4/2, Aleksej Zelezniak, Chalmers: Uncovering genotype-phenotype relationships using artificial intelligence
Understanding the genetic regulatory code that governs gene expression is a primary, yet challenging aspiration in molecular biology that opens up possibilities to cure human diseases and solve biotechnology problems. I will present two our recent works (1,2). First, I will demonstrate how we applied deep learning on over 20,000 mRNA datasets to learn the genetic regulatory code controlling mRNA expression in 7 model organisms ranging from bacteria to human. There, we show that in all organisms, mRNA abundance can be predicted directly from the DNA sequence with high accuracy, demonstrating that up to 82% of the variation of gene expression levels is encoded in the gene regulatory structure. In second study, I will present a ProteinGAN, a specialised variant of the generative adversarial network that is able to ‘learn’ natural protein sequence diversity and enables the generation of functional protein sequences. We tested ProteinGAN experimentally showing that learns the evolutionary relationships of protein sequences directly from the complex multidimensional amino acid sequence space and creates new, highly diverse functional sequence variants with natural-like physical properties. ProteinGAN therefore demonstrates the potential of artificial intelligence to rapidly generate highly diverse novel functional proteins within the allowed biological constraints of the sequence space.
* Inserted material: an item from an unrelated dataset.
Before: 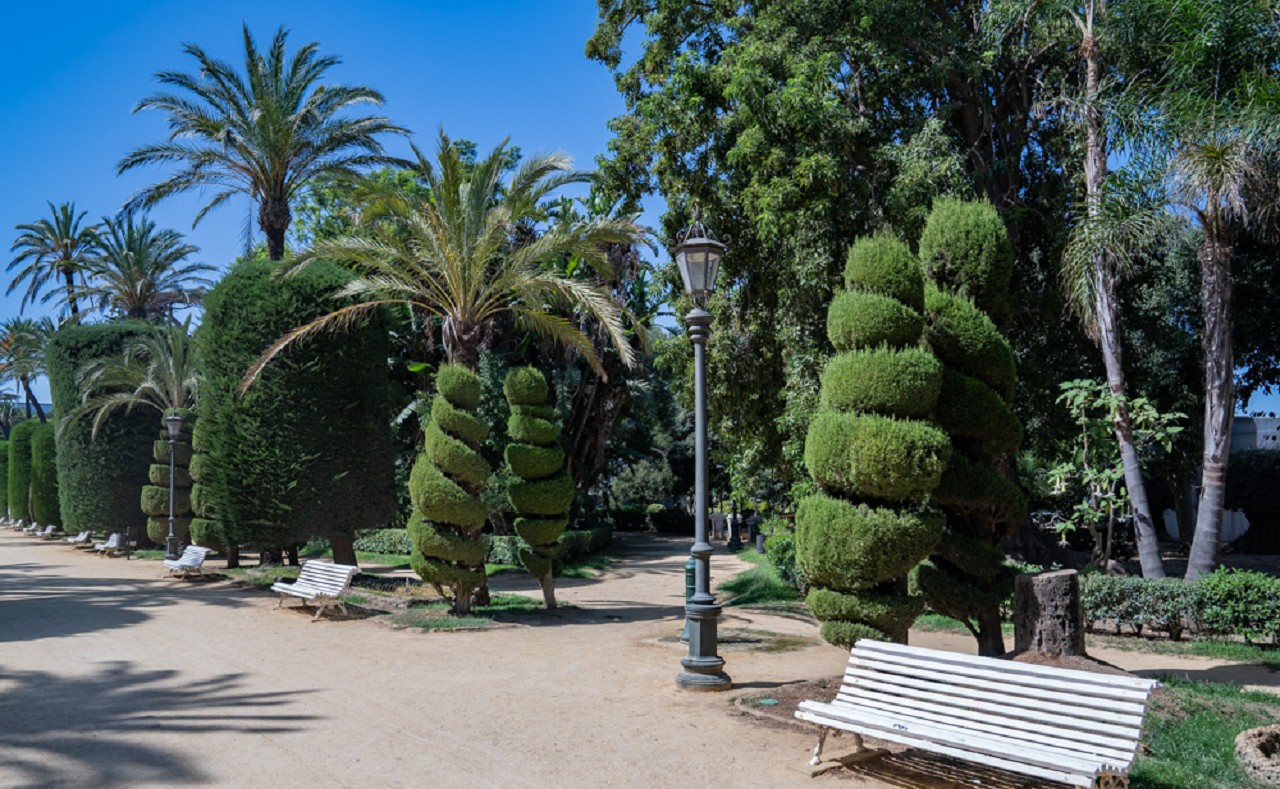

1) Zrimec J et al “Gene expression is encoded in all parts of a co-evolving interacting gene regulatory structure”, biorxiv, https://doi.org/10.1101/792531
2) Repecka D et al, "Expanding functional protein sequence space using generative adversarial networks”, biorxiv, https://doi.org/10.1101/789719
11/2, Henrik Imberg, Chalmers: Optimal sampling in unbiased active learning
Abstract: We study the statistical properties of weighted estimators in unbiased pool-based active learning where instances are sampled at random with unequal probabilities. For classification problems, the use of probabilistic uncertainty sampling has previously been suggested for such algorithms, motivated by the heuristic argument that this would target the most informative instances, and further by the assertion that this also would minimise the variance of the estimated (logarithmic) loss. We argue that probabilistic uncertainty sampling does, in fact, not reach any of these targets.
Considering a general family of parametric prediction models, we derive asymptotic expansions for the mean squared prediction error and for the variance of the total loss, and consequently present sampling schemes that minimise these quantities. We show that the resulting sampling schemes depend both on label uncertainty and on the influence on model fitting through the location of data points in the feature space, and have a close connection to statistical leverage.
The proposed active learning algorithm is evaluated on a number of datasets, and we demonstrate better predictive performance than competing methods on all benchmark datasets. In contrast, deterministic uncertainty sampling always performed worse than simple random sampling, as did probabilistic uncertainty sampling in one of the examples.
10/3, Nikolaos Kourentzes, University of Skövde: Predicting with hierarchies
Abstract: Predictive problems often exhibit some hierarchical structure. For instance, in supply chains, demand over different products aggregates to the total demand per store, and demand across stores aggregates to the total demand over a region and so on. Several applications can be seen in a hierarchical context. Modelling the different levels of the hierarchy can provide us with additional information that can improve the quality of predictions across the whole hierarchy, enriching supported decisions and insights. In this talk we present the mechanics of hierarchical modelling and proceed to discuss recent innovations. We look in some detail the cases of cross-sectional and temporal hierarchies that are applicable to a wide range of time series problems and the newer possibilistic hierarchies that address classification and clustering problems. We provide the theoretical arguments favouring hierarchical approaches and use a number of empirical cases to demonstrate their flexibility and efficacy.